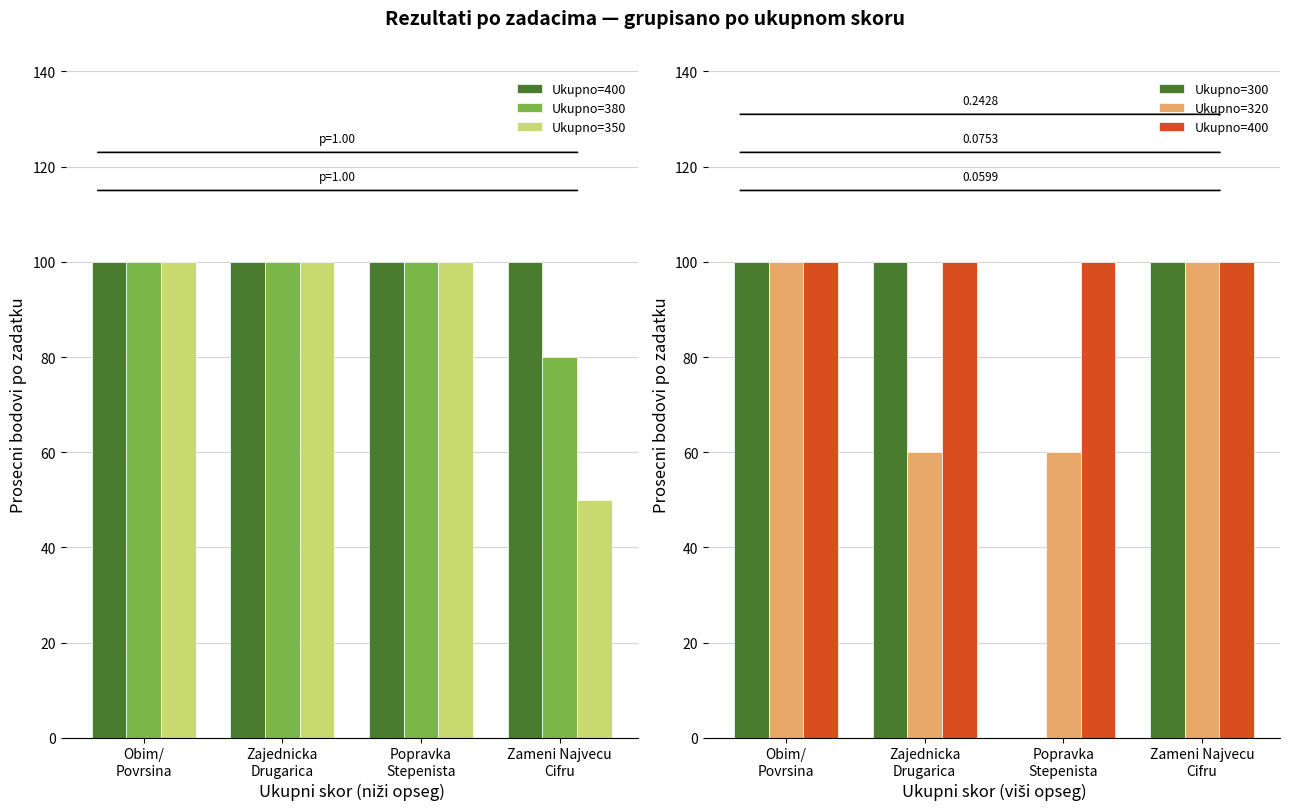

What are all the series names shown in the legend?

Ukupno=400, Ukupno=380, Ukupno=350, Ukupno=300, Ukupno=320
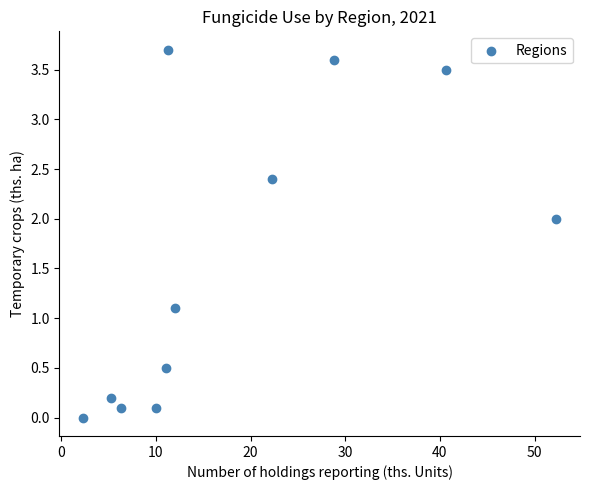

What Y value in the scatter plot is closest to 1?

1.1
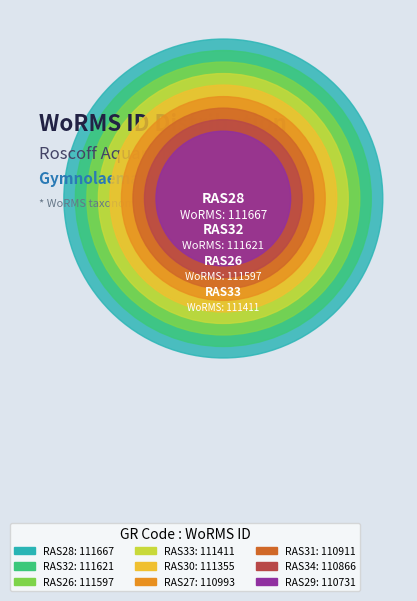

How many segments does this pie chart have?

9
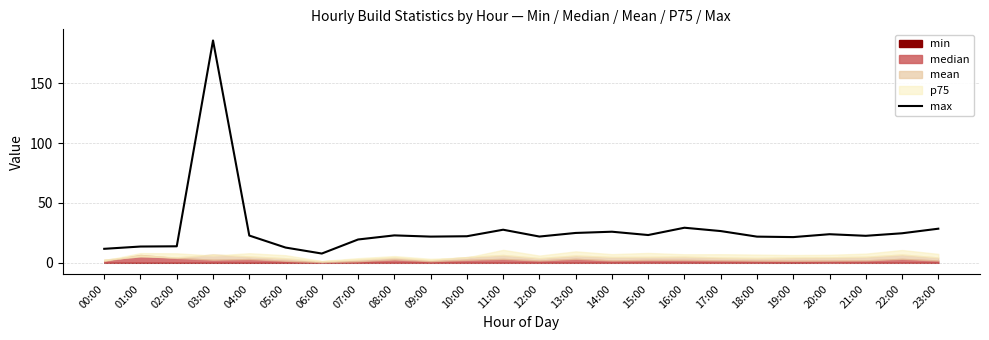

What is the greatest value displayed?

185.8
• • • • •
Give back, unchanged, the lines of the listing from the line containing "Ukupno=400, Ukupno=380, Ukupno=350, Ukupno=300, Ukupno=320" up to and including the final line of the listing. Leave the pictures out of your answer.

Ukupno=400, Ukupno=380, Ukupno=350, Ukupno=300, Ukupno=320

What Y value in the scatter plot is closest to 1?

1.1

How many segments does this pie chart have?

9

What is the greatest value displayed?

185.8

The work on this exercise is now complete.